Donald Trump’s bigotry and cruelty were on display again this week in his response to the devastation in the U.S. territory of Puerto Rico, where he alternately chose to ignore and insult the survivors of hurricane Maria. As the crisis mounted, Trump took a brief respite from berating NFL players to tweet about Puerto Rico—not in support of the island’s suffering residents, but to callously focus on the commonwealth’s "broken infrastructure & massive debt."
Days later, he responded to San Juan Mayor Carmen Yulín Cruz’s pleas for aid with a series of hateful messages, whining that she’d been “nasty” to him and leaning into the racist trope of lazy brown people who “want everything to be done for them.” The vitriol continued Saturday afternoon, as Trump implied that Mayor Cruz—pictured here wading through flood-contaminated waters—wasn’t working hard enough, via tweets sent during Trump's 60th visit to one of his luxury golf clubs.
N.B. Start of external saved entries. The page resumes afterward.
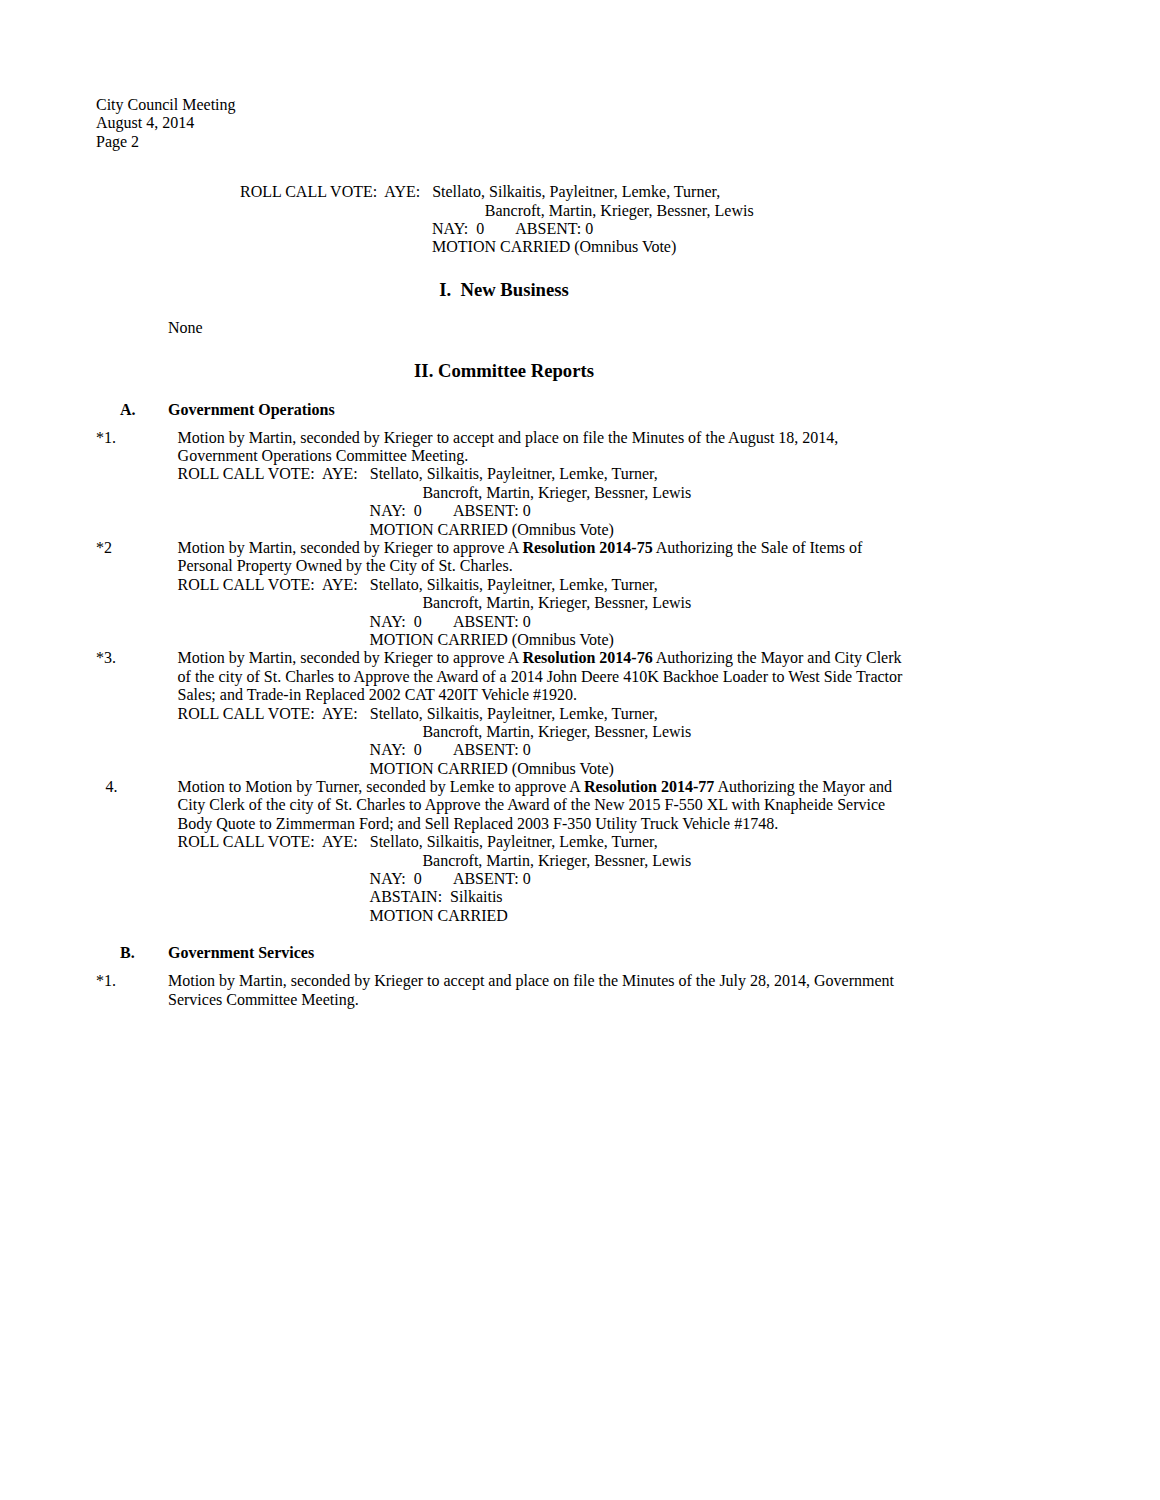City Council Meeting
August 4, 2014
Page 2
ROLL CALL VOTE: AYE: Stellato, Silkaitis, Payleitner, Lemke, Turner,
Bancroft, Martin, Krieger, Bessner, Lewis
NAY: 0 ABSENT: 0
MOTION CARRIED (Omnibus Vote)
I. New Business
None
II. Committee Reports
A. Government Operations
| *1. | Motion by Martin, seconded by Krieger to accept and place on file the Minutes of the August 18, 2014, Government Operations Committee Meeting. ROLL CALL VOTE: AYE: Stellato, Silkaitis, Payleitner, Lemke, Turner, Bancroft, Martin, Krieger, Bessner, Lewis NAY: 0 ABSENT: 0 MOTION CARRIED (Omnibus Vote) |
| *2 | Motion by Martin, seconded by Krieger to approve A Resolution 2014-75 Authorizing the Sale of Items of Personal Property Owned by the City of St. Charles. ROLL CALL VOTE: AYE: Stellato, Silkaitis, Payleitner, Lemke, Turner, Bancroft, Martin, Krieger, Bessner, Lewis NAY: 0 ABSENT: 0 MOTION CARRIED (Omnibus Vote) |
| *3. | Motion by Martin, seconded by Krieger to approve A Resolution 2014-76 Authorizing the Mayor and City Clerk of the city of St. Charles to Approve the Award of a 2014 John Deere 410K Backhoe Loader to West Side Tractor Sales; and Trade-in Replaced 2002 CAT 420IT Vehicle #1920. ROLL CALL VOTE: AYE: Stellato, Silkaitis, Payleitner, Lemke, Turner, Bancroft, Martin, Krieger, Bessner, Lewis NAY: 0 ABSENT: 0 MOTION CARRIED (Omnibus Vote) |
| 4. | Motion to Motion by Turner, seconded by Lemke to approve A Resolution 2014-77 Authorizing the Mayor and City Clerk of the city of St. Charles to Approve the Award of the New 2015 F-550 XL with Knapheide Service Body Quote to Zimmerman Ford; and Sell Replaced 2003 F-350 Utility Truck Vehicle #1748. ROLL CALL VOTE: AYE: Stellato, Silkaitis, Payleitner, Lemke, Turner, Bancroft, Martin, Krieger, Bessner, Lewis NAY: 0 ABSENT: 0 ABSTAIN: Silkaitis MOTION CARRIED |
B. Government Services
| *1. | Motion by Martin, seconded by Krieger to accept and place on file the Minutes of the July 28, 2014, Government Services Committee Meeting. |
Interspersed were Trump’s childlike proclamations that relief efforts were being hampered by “big water...ocean water,” a statement that might seem innocuously idiotic were millions of lives not hanging in the balance.
Trump’s indifference to the humanitarian crisis in Puerto Rico is par for the course. Racism and malice form the core of who he is; these traits are the essence of his presidency, and while his response is stunning, it’s also perfectly in line with every other action he’s taken in office. To change horses midstream—to govern with a semblance of the empathy, competency or integrity he has lacked throughout his life—would be out of character. In other words, Trump’s gonna Trump. The more disturbing fact is that 63 million people recognized Trump’s hatefulness and racism, liked what they saw enough to vote for him, and even now, continue to fervently support him. The tragic mess in Puerto Rico isn’t the latest unforeseen consequence of electing a bigoted narcissist; it’s exactly what Trump voters cast their ballots for. The details couldn’t have been predicted, but the general outline and shading were well established.
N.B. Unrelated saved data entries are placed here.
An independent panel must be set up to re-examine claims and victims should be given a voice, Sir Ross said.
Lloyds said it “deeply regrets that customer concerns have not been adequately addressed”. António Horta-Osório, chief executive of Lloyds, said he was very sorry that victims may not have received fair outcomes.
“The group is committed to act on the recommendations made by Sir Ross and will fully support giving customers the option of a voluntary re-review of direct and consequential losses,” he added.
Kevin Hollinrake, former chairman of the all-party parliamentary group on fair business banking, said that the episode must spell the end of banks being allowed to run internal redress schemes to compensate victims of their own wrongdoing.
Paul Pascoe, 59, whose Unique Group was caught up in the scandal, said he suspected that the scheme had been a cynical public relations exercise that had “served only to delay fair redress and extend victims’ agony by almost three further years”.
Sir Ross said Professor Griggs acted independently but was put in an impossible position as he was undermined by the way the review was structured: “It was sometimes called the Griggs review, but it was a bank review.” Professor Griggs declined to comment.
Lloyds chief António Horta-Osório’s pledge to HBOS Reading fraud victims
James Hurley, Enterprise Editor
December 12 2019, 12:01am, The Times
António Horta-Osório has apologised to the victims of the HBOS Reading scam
The suffering of “others”—nonwhites, Latinos, immigrants (which millions of confused Americans assume Puerto Ricans are)—was a cornerstone of Trump’s presidential campaign and a guiding principle of this White House. Trumpism promised to assuage the feelings of loss and demoralization of those who spent the Obama years feeling overlooked; Trump assured them they’d been unfairly robbed and promised someone would pay the price. Trump’s aggrieved voters saw themselves as victims of progressive policies that leaned toward equality, leveling a playing field they’ve always considered their rightful home base. The perceived precariousness of their status (which was never really in danger) drove their misplaced anger and their voting habits. When you’re accustomed to privilege, as the old saying goes, equality looks like oppression. Trump’s election was a demand from millions of white Americans to weaponize that nonexistent oppression and redirect it toward those who threaten their status, standing and power.
I’m not saying Trump supporters voted explicitly for black and brown folks to die, obviously. But their support for Trump was, and continues to be rooted in a desire to see this president enact policies designed to harm people of color and other historically marginalized groups. They chose a leader whose entire platform is to denigrate and disenfranchise, in both speech and policy, nonwhites at every opportunity. The catastrophe Puerto Rico is experiencing is the natural outcome of that kind of disdain for people of color and the devaluation of their lives. Trump's supporters voted for this.
Trump’s hostile tweets to an island in peril aren’t gaffes or mistakes. His seeming lack of caring toward the human beings who live there is not poor media skills. This is another example of this president maintaining the stance he’s held since day one, which his base continues to love him for. This won’t be the last time Trump causes unnecessary suffering. His voters and supporters deserve at least some of the credit.